If this were in any different media outside of this blog, I would tell those of my readers who are easily offended to stay away. Since this is my blog, however, and the subject of the following entry becomes redundant when I tell certain people not to read it, I will advise everyone to follow through.
I am an Atheist, and a very proud one at that (I'm betting that that opening statement alone lost at least four or five people, which would prove my point perfectly). It sounds fairly condescending of me, certainly, but I'm proud in that I have looked at my death and said not "I hope I go somewhere nice when I'm dead and buried", but "I have one life to live and I'll be damned (figuratively, of course) if I waste it". I don't look at death with fear, I see it as a challenge.
I have grown up with the knowledge that someday I won't be able to write one of these entries; I won't be able to skate around an ice rink, the frigid air sweeping through my mane of hair; I won't be able to look into someone's eyes and tell them with all of my heart that I love them. With that knowledge, I have taken to thinking that hoping for anything better than that will absolutely not lead to disappointment. It sounds kind of odd, but I believe that if I'm right about everything, I'll never know it.
Now I bet you're wondering where this came from. I've tried to talk about a small little event and blow it out into a big picture for a comedic effect, but this one required a little bit of a preface.

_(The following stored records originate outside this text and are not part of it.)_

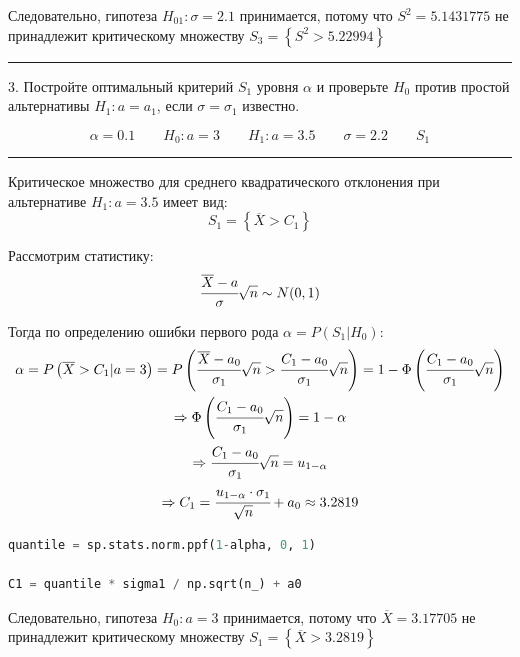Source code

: \documentclass[a4paper, 14pt]{extarticle}
\begin{document}
Следовательно, гипотеза $H_{01}: \sigma = 2.1$ принимается, потому что $S^2 = 5.1431775$ 
не принадлежит критическому множеству $S_3 = \left\{ S^2 > 5.22994 \right\}$

\rule{\linewidth}{0.1mm}

3. Постройте оптимальный критерий $S_1$ уровня $\alpha$ и проверьте $H_0$ против простой 
альтернативы $H_1: a = a_1$, если $\sigma = \sigma_1$ известно.

\begin{equation*}
    \alpha = 0.1 \qquad H_{0}: a = 3 \qquad H_1: a = 3.5 \qquad \sigma = 2.2 \qquad S_1
\end{equation*}

\rule{\linewidth}{0.1mm}

Критическое множество для среднего квадратического отклонения при альтернативе $H_1: a = 3.5$ 
имеет вид:
\begin{equation*}
    S_1 = \left\{ \overline{X} > C_1 \right\}
\end{equation*}

Рассмотрим статистику:
\begin{equation*}
    \cfrac{\overline{X} - a}{\sigma}\sqrt{n} \sim N(0, 1)
\end{equation*}

Тогда по определению ошибки первого рода $\alpha = P(S_1|H_0)$:
\begin{gather*}
    \alpha = P\left(\overline{X} > C_1 | a = 3\right) = 
    P\left( \cfrac{\overline{X} - a_0}{\sigma_1} \sqrt{n} > 
    \cfrac{C_1 - a_0}{\sigma_1} \sqrt{n} \right)
    = 1 - \Phi\left(\cfrac{C_1 - a_0}{\sigma_1} \sqrt{n}\right) \\
    \Rightarrow \Phi\left( \cfrac{C_1 - a_0}{\sigma_1} \sqrt{n} \right) = 1 - \alpha \\
    \Rightarrow \cfrac{C_1 - a_0}{\sigma_1} \sqrt{n} = u_{1 - \alpha} \\
    \Rightarrow C_1 = \cfrac{u_{1 - \alpha} \cdot \sigma_1}{\sqrt{n}} + a_0 \approx 3.2819 
\end{gather*}

\begin{center}
    \begin{lstlisting}[language=Python]
quantile = sp.stats.norm.ppf(1-alpha, 0, 1)

C1 = quantile * sigma1 / np.sqrt(n_) + a0
    \end{lstlisting}
\end{center}

Следовательно, гипотеза $H_{0}: a = 3$ принимается, потому что $\overline{X} = 3.17705$ не 
принадлежит критическому множеству $S_1 = \left\{ \overline{X} > 3.2819 \right\}$
\end{document}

I picked one helluva State to choose being an Atheist in. Texas seems to believe in the 3 Gs, which aren't the Gold, Glory, and God we were taught in History class. Instead it's Guns, God, and Guns again. I've never felt very comfortable talking about religion, because it kind of depresses me that some of my friends would spend their time worshipping something they've never seen before. It also kind of makes me uncomfortable when other people talk about religion in front of me, It mostly happens when people start talking about their church retreats and whatnot.
But despite this, I don't say a word. I should know better than most that people are entitled to their opinions. A lot of people would stop me there and say that I in fact don't know anything about that, and that I press my beliefs on people quite a bit, but I'd like to think that more than anything I play Devil's Advocate. If people are really that strong in their beliefs, then pressing them about just how strong they are about them can't really hurt. I may even change their minds and make life a little bit better for them. Of course, in doing so they could also enlighten me and show me that I'm wrong, which is all the better.

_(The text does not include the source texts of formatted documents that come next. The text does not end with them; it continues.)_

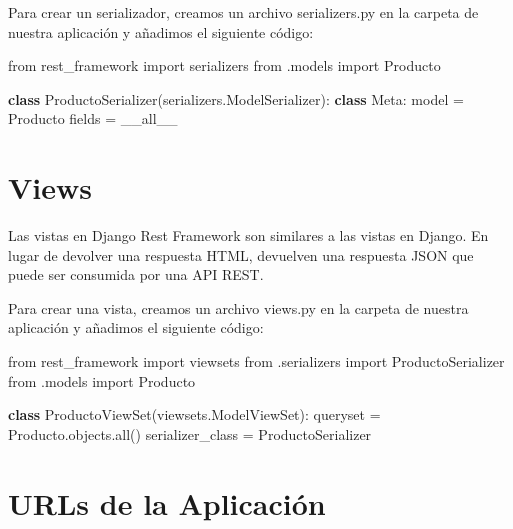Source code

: \documentclass[
  a4paper,
  DIV=11,
  numbers=noendperiod,
  onepage,
  openany]{scrreprt}
\newenvironment{Shaded}{\begin{snugshade}}{\end{snugshade}}
\newcommand{\BuiltInTok}[1]{\textcolor[rgb]{0.00,0.23,0.31}{#1}}
\newcommand{\ImportTok}[1]{\textcolor[rgb]{0.00,0.46,0.62}{#1}}
\newcommand{\KeywordTok}[1]{\textcolor[rgb]{0.00,0.23,0.31}{\textbf{#1}}}
\newcommand{\NormalTok}[1]{\textcolor[rgb]{0.00,0.23,0.31}{#1}}
\newcommand{\OperatorTok}[1]{\textcolor[rgb]{0.37,0.37,0.37}{#1}}
\newcommand{\StringTok}[1]{\textcolor[rgb]{0.13,0.47,0.30}{#1}}
\begin{document}
\begin{tcolorbox}
Para crear un serializador, creamos un archivo serializers.py en la
carpeta de nuestra aplicación y añadimos el siguiente código:

\begin{Shaded}
\begin{Highlighting}[]
\ImportTok{from}\NormalTok{ rest\_framework }\ImportTok{import}\NormalTok{ serializers}
\ImportTok{from}\NormalTok{ .models }\ImportTok{import}\NormalTok{ Producto}

\KeywordTok{class}\NormalTok{ ProductoSerializer(serializers.ModelSerializer):}
    \KeywordTok{class}\NormalTok{ Meta:}
\NormalTok{        model }\OperatorTok{=}\NormalTok{ Producto}
\NormalTok{        fields }\OperatorTok{=} \StringTok{\textquotesingle{}\_\_all\_\_\textquotesingle{}}
\end{Highlighting}
\end{Shaded}

\section{Views}\label{views}

Las vistas en Django Rest Framework son similares a las vistas en
Django. En lugar de devolver una respuesta HTML, devuelven una respuesta
JSON que puede ser consumida por una API REST.

Para crear una vista, creamos un archivo views.py en la carpeta de
nuestra aplicación y añadimos el siguiente código:

\begin{Shaded}
\begin{Highlighting}[]
\ImportTok{from}\NormalTok{ rest\_framework }\ImportTok{import}\NormalTok{ viewsets}
\ImportTok{from}\NormalTok{ .serializers }\ImportTok{import}\NormalTok{ ProductoSerializer}
\ImportTok{from}\NormalTok{ .models }\ImportTok{import}\NormalTok{ Producto}

\KeywordTok{class}\NormalTok{ ProductoViewSet(viewsets.ModelViewSet):}
\NormalTok{    queryset }\OperatorTok{=}\NormalTok{ Producto.objects.}\BuiltInTok{all}\NormalTok{()}
\NormalTok{    serializer\_class }\OperatorTok{=}\NormalTok{ ProductoSerializer}
\end{Highlighting}
\end{Shaded}

\section{URLs de la Aplicación}\label{urls-de-la-aplicaciuxf3n}


\end{tcolorbox}
\end{document}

But I digress. You want a story. I am here to oblige.
The past few days, I've been told to stop talking about my religious beliefs, or lack thereof, so I don't end up hurt people's feelings. Because I don't want to open a can of worms that won't close with anything less than fists flying, I stop talking about it.
I'm left to ask why, though. Most of the times I've been told not to talk about my lack of religion, It is days, sometimes even hours, after someone's gone on about their youth group or something to that effect. If I wasn't so apathetic about what people say around me in relation to my feelings, I'd probably get my feelings hurt quite a bit. No one seems to care about that though.
So, once again, I've come up with a list of things to say to people when I lose my sense of decency.
-"I found religion. It was hidden under the two thousand or so years of social evolution."
-"If God loves me so much, he'd send a card on my birthday."
-"I love God! He's the one that decides if that groundhog saw his shadow or not every year, right?"
-"Hey guys, awesome Laser Light Show"
-"Stop it right now. This kind of conversation can only end badly, now get back to work."